Open
Description
Is your feature request related to a problem or challenge? Please describe what you are trying to do.
Using datafusion to run a window function partitioned by a nested data type column results in a nested comparison error during execution:
InvalidArgumentError("Nested comparison: Struct([Field { name: \"f1\", data_type: Int64, nullable: true, dict_id: 0, dict_is_ordered: false, metadata: {} }]) IS DISTINCT FROM Struct([Field { name: \"f1\", data_type: Int64, nullable: true, dict_id: 0, dict_is_ordered: false, metadata: {} }]) (hint: use make_comparator instead)")

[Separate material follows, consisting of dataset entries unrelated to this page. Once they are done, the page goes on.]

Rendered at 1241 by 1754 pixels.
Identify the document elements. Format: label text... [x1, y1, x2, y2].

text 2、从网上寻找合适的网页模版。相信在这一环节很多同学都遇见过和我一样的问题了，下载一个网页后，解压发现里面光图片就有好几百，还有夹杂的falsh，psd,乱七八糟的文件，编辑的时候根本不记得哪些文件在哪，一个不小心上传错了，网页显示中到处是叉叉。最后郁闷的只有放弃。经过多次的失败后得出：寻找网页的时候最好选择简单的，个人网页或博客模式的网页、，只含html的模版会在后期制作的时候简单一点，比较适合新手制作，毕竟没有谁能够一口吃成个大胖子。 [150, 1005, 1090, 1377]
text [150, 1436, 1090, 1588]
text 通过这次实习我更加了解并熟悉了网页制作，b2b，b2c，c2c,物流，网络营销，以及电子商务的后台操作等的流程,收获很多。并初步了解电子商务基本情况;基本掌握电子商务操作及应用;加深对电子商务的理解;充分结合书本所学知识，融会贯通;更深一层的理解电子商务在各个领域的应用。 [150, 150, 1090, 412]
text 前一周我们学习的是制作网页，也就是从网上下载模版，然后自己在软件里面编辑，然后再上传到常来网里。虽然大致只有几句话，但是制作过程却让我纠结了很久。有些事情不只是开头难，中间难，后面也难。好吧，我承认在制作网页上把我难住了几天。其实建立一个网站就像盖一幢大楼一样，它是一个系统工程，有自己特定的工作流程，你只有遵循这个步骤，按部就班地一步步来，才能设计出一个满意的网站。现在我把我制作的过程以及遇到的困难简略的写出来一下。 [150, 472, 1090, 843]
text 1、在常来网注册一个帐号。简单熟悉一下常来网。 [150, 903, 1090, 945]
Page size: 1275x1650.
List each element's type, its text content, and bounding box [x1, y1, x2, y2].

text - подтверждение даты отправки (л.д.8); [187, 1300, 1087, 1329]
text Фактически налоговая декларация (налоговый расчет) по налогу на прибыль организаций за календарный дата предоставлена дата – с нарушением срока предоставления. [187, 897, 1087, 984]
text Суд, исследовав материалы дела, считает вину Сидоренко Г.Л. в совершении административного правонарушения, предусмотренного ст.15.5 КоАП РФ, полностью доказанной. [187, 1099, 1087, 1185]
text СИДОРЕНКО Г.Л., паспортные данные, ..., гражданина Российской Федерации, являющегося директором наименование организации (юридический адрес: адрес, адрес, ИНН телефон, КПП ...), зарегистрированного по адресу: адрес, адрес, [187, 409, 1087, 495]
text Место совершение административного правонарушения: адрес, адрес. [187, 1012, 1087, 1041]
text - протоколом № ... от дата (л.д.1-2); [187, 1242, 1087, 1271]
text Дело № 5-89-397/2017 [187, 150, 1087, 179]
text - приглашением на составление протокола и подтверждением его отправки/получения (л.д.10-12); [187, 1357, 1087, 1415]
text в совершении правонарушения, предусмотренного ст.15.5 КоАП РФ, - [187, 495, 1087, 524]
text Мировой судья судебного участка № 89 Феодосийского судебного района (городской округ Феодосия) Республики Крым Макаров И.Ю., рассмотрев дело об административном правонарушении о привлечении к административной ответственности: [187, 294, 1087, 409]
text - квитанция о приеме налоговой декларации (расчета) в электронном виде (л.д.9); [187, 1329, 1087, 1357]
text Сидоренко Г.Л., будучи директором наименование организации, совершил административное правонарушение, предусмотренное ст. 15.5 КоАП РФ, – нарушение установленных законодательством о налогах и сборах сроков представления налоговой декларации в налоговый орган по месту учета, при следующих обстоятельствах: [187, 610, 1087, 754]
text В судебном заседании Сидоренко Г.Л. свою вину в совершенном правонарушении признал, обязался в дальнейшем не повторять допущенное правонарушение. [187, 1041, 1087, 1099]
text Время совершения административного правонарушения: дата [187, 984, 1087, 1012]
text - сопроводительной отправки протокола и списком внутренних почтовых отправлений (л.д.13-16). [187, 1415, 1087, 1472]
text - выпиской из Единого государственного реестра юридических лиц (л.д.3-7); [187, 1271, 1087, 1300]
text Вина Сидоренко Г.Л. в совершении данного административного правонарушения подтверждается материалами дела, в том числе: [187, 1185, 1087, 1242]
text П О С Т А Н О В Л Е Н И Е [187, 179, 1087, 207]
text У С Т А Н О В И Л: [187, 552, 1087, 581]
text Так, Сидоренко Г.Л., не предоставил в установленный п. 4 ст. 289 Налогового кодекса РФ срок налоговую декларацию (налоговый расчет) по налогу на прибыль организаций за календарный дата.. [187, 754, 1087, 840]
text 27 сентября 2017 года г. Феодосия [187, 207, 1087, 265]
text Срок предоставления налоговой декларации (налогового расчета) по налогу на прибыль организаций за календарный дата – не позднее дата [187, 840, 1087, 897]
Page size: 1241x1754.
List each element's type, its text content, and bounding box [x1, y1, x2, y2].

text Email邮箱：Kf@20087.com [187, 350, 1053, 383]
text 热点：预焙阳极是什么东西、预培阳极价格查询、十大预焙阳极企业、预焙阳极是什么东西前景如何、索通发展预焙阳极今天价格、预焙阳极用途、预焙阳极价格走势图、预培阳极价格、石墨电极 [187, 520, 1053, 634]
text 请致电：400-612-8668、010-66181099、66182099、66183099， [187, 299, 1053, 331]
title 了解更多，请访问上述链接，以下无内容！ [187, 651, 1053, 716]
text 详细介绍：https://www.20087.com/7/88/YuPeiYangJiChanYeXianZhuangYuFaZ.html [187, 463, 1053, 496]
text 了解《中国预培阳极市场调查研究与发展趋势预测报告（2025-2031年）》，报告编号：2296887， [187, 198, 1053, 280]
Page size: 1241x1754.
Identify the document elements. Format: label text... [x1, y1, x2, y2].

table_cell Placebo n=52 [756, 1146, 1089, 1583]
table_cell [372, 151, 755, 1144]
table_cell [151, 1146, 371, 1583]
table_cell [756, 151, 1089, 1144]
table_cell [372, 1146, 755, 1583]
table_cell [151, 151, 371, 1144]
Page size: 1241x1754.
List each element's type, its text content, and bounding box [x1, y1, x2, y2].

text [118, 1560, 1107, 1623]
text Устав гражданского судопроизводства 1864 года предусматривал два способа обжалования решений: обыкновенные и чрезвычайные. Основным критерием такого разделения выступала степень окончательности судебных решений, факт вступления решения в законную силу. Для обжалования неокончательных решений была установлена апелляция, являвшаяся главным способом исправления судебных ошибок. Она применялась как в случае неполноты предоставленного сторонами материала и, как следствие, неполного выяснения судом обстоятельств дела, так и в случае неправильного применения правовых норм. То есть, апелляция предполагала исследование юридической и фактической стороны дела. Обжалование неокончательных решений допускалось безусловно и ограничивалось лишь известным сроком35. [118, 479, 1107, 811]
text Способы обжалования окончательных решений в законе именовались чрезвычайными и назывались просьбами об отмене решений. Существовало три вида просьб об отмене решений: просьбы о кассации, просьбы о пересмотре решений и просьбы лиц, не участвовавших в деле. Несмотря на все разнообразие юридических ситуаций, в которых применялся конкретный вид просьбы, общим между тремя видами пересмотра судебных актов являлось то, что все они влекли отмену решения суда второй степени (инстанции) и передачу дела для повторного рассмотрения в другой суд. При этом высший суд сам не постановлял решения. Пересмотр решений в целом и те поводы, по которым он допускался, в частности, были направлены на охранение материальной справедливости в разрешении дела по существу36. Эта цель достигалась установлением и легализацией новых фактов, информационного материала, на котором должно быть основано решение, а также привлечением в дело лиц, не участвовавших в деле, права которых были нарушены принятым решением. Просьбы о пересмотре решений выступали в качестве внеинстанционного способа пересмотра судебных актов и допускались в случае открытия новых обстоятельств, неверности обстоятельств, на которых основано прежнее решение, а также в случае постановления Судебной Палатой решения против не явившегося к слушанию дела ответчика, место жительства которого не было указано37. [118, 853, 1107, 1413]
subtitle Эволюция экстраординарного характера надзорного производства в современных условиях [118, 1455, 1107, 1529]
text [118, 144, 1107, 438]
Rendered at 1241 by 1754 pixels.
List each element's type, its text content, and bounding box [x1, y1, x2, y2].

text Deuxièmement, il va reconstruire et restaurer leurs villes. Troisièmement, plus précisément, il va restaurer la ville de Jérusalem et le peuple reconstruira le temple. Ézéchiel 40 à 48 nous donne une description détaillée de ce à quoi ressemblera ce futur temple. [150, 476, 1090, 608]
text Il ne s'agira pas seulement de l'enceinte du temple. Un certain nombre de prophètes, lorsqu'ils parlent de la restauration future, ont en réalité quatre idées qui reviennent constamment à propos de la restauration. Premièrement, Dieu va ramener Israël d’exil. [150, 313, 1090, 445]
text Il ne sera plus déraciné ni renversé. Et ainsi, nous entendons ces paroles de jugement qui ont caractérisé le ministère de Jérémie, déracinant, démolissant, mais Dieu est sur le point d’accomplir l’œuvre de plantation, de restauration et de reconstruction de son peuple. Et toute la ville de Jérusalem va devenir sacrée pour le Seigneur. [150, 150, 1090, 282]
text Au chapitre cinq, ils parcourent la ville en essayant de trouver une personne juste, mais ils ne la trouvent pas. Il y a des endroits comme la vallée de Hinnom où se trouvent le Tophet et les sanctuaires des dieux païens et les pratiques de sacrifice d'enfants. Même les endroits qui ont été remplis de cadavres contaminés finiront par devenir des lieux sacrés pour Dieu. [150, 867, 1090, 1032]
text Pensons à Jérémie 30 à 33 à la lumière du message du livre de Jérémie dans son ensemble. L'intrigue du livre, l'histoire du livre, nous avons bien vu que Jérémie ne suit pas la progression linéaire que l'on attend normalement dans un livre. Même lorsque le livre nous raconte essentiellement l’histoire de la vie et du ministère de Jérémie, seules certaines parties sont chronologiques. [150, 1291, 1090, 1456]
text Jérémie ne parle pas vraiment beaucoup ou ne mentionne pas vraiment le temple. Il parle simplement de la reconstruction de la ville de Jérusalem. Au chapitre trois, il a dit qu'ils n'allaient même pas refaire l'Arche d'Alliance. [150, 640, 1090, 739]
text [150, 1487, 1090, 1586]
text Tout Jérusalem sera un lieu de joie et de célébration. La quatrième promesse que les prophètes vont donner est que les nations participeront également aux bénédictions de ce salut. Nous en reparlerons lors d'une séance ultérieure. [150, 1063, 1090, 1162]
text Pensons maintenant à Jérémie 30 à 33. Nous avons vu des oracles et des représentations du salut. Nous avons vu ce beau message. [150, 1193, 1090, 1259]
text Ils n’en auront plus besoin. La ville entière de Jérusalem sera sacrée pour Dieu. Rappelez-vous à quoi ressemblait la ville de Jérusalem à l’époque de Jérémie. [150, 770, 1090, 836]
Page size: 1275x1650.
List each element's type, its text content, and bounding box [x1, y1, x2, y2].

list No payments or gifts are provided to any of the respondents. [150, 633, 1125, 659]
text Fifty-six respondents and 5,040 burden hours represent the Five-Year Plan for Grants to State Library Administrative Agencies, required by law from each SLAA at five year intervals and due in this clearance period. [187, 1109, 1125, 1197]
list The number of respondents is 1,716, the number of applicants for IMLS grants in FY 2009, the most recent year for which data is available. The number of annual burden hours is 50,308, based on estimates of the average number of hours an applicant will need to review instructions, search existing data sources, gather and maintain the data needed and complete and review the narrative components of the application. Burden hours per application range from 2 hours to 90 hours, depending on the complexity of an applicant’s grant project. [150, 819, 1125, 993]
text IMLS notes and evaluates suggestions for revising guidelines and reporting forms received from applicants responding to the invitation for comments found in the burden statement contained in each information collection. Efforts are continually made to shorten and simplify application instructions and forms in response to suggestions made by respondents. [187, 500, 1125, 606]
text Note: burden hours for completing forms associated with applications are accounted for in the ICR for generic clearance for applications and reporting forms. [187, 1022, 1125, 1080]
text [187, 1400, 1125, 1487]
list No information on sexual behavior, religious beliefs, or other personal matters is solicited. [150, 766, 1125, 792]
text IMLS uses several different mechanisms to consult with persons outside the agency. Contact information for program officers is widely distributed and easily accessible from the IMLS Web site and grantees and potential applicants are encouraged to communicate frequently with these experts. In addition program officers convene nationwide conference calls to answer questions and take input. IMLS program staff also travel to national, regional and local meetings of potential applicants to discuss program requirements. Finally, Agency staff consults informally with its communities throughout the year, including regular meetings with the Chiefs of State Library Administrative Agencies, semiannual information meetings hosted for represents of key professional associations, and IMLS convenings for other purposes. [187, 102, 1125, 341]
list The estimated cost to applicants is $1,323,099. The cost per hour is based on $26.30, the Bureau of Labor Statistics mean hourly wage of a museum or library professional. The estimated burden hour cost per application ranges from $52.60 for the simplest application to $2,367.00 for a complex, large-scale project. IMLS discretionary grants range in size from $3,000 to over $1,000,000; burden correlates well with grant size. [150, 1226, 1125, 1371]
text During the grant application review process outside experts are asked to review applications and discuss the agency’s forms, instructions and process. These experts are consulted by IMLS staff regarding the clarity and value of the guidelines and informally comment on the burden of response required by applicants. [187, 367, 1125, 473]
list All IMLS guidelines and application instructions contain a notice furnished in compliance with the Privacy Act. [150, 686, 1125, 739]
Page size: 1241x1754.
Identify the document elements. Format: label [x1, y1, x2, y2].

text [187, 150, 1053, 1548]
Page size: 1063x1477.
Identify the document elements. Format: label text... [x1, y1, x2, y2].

This is a feature request to add nested partitioning support to the partition kernel:
arrow-rs/arrow-ord/src/partition.rs
Line 126 in d4b9482
Describe the solution you'd like
partition
shells out to distinct
, which does not support nested comparisons:
Lines 179 to 181 in d4b9482
My proposal is to add a check for nested type columns and use
make_comparator
to check for value distinctness instead.
Describe alternatives you've considered
- Expanding nested array fields to primitive arrays. This seems costly
- Allowing nested comparisons in
compare_op
for certain op types where null ordering semantics don't matter (which is the case here I think). This is another option, but it seems like the proposed approach is a more general solution which can be swapped out if performance becomes an issue.